→ **Passage given**:
How The University of Chicago and Harvard Write In Defense of Tying Arrangements
Executive Summary
- How The University of Chicago and Harvard consistently work against the public interest.
- We cover the overestimation of “Perfectly Competitive Markets.”
Introduction
In performing research in indirect access rules as employed by SAP, I investigated tying arrangements in tying agreements. I found it interesting to once again run into two of the least reputable universities who proposed arguments that once again seemed quite in line with what their monied interests donors would want these two universities to publish.

→ **Dataset**:
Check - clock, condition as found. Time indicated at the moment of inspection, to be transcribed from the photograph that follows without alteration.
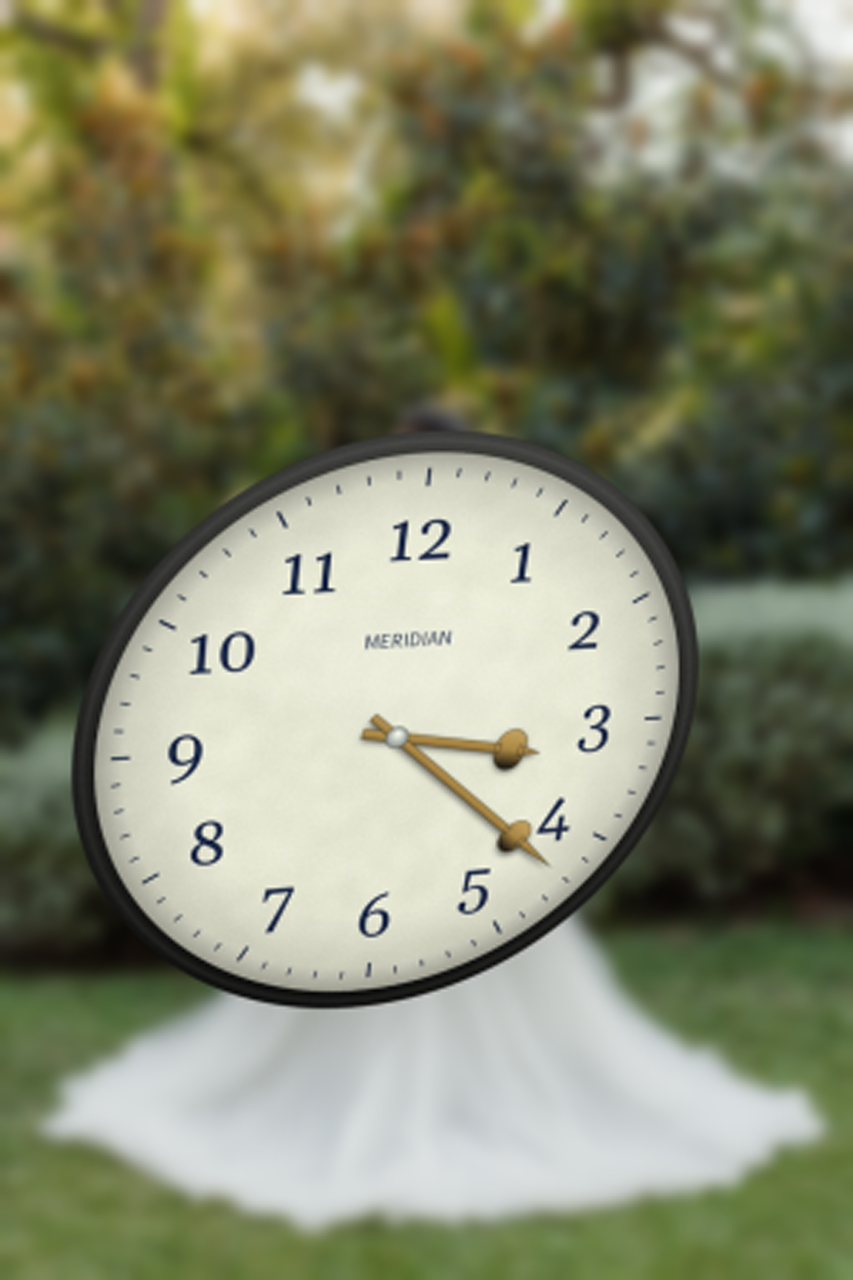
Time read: 3:22
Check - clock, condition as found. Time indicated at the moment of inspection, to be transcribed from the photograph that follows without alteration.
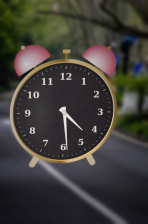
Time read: 4:29
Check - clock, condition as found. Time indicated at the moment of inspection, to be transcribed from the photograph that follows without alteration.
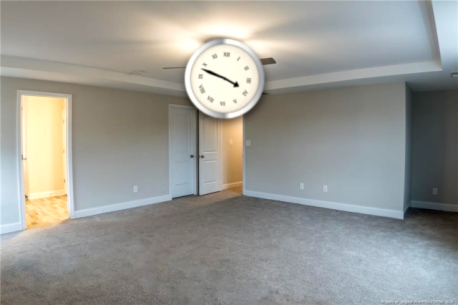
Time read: 3:48
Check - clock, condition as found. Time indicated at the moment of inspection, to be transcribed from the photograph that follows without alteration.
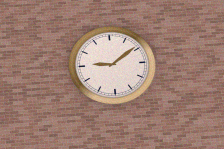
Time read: 9:09
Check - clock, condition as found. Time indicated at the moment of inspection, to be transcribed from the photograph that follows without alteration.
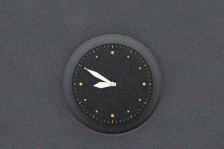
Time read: 8:50
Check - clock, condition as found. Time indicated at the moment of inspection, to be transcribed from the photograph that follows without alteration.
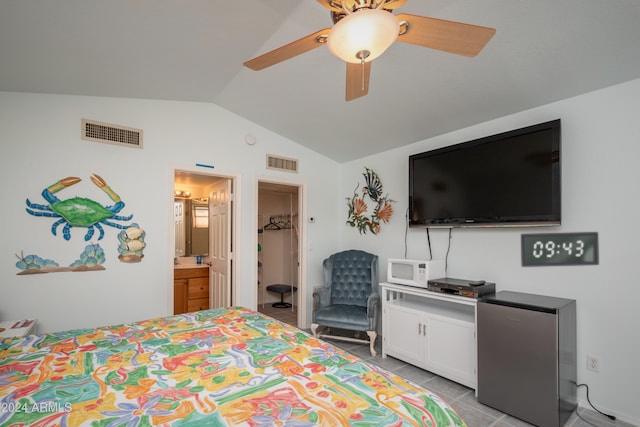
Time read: 9:43
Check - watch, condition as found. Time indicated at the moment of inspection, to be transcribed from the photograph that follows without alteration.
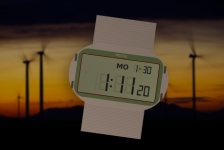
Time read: 1:11:20
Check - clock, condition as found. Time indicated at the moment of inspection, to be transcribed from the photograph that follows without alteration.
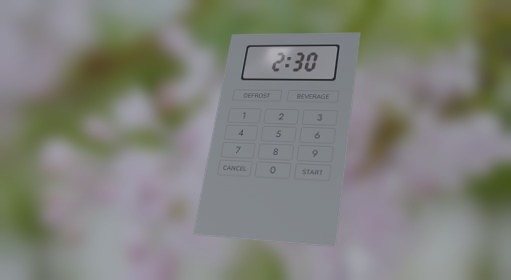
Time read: 2:30
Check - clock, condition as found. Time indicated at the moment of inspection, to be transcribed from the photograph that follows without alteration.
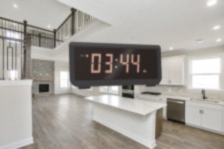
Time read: 3:44
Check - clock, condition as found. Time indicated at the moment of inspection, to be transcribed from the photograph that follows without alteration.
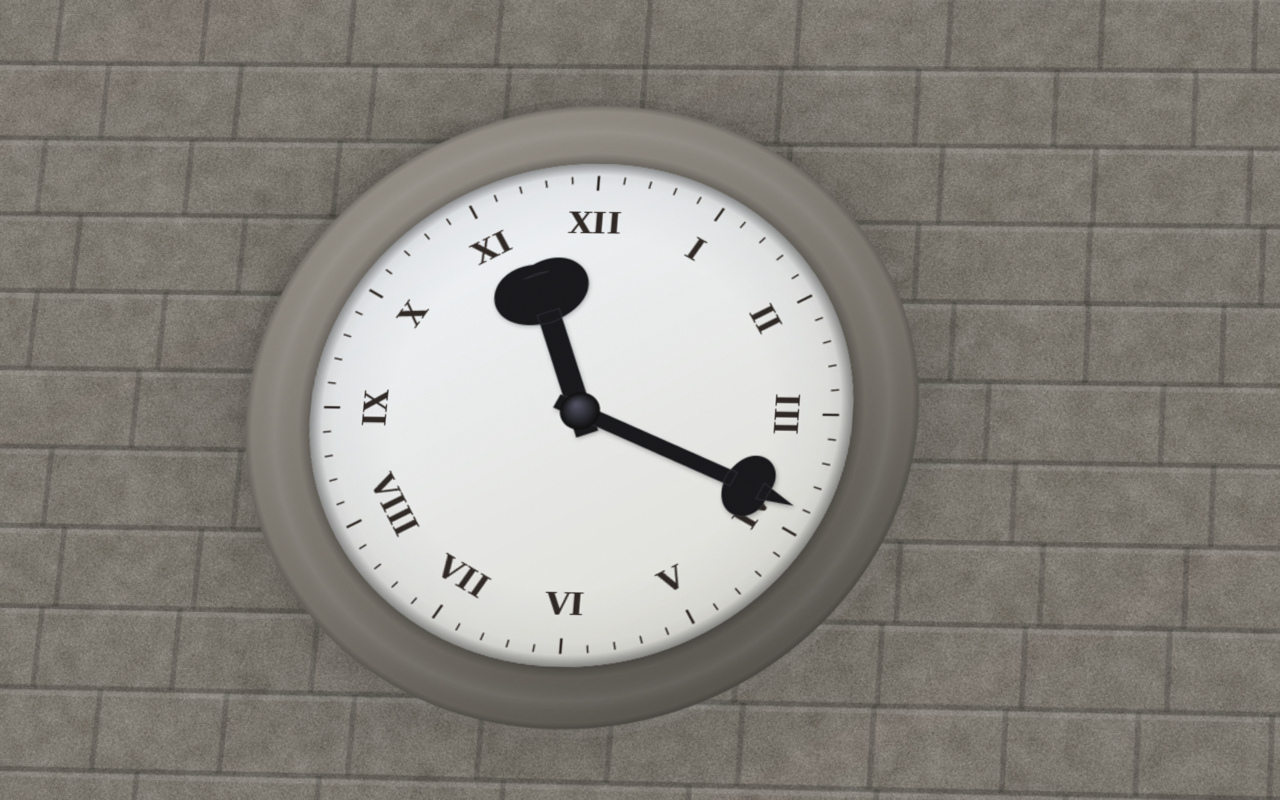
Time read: 11:19
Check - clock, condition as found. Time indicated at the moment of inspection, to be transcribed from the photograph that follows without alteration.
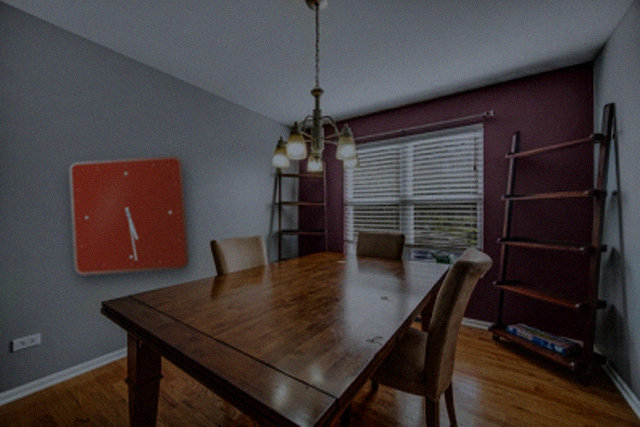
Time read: 5:29
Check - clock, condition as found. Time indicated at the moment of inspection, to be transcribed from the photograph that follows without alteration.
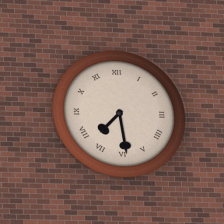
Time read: 7:29
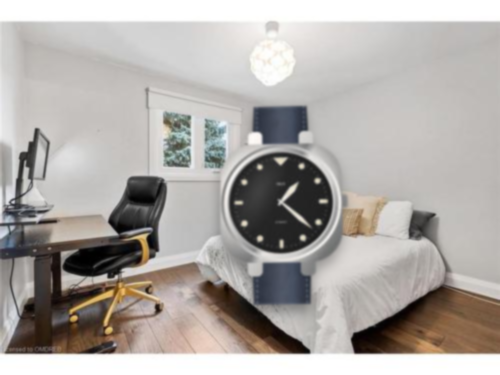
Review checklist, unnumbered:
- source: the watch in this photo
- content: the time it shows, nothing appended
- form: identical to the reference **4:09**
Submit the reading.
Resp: **1:22**
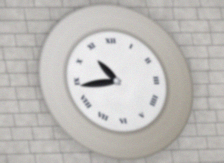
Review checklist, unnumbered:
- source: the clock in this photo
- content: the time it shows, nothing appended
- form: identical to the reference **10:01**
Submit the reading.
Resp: **10:44**
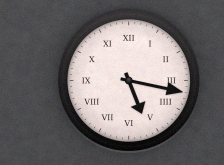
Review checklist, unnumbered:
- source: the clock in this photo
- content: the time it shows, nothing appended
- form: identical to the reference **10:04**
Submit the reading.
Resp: **5:17**
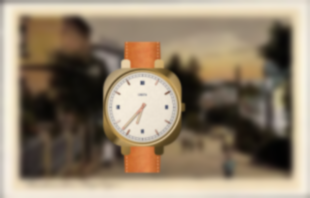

→ **Prompt**:
Please retype the article on the University of Chicago, Harvard, and tying arrangements in full, word for word, from its title through its final sentence.

→ **Correct response**:
How The University of Chicago and Harvard Write In Defense of Tying Arrangements
Executive Summary
- How The University of Chicago and Harvard consistently work against the public interest.
- We cover the overestimation of “Perfectly Competitive Markets.”
Introduction
In performing research in indirect access rules as employed by SAP, I investigated tying arrangements in tying agreements. I found it interesting to once again run into two of the least reputable universities who proposed arguments that once again seemed quite in line with what their monied interests donors would want these two universities to publish.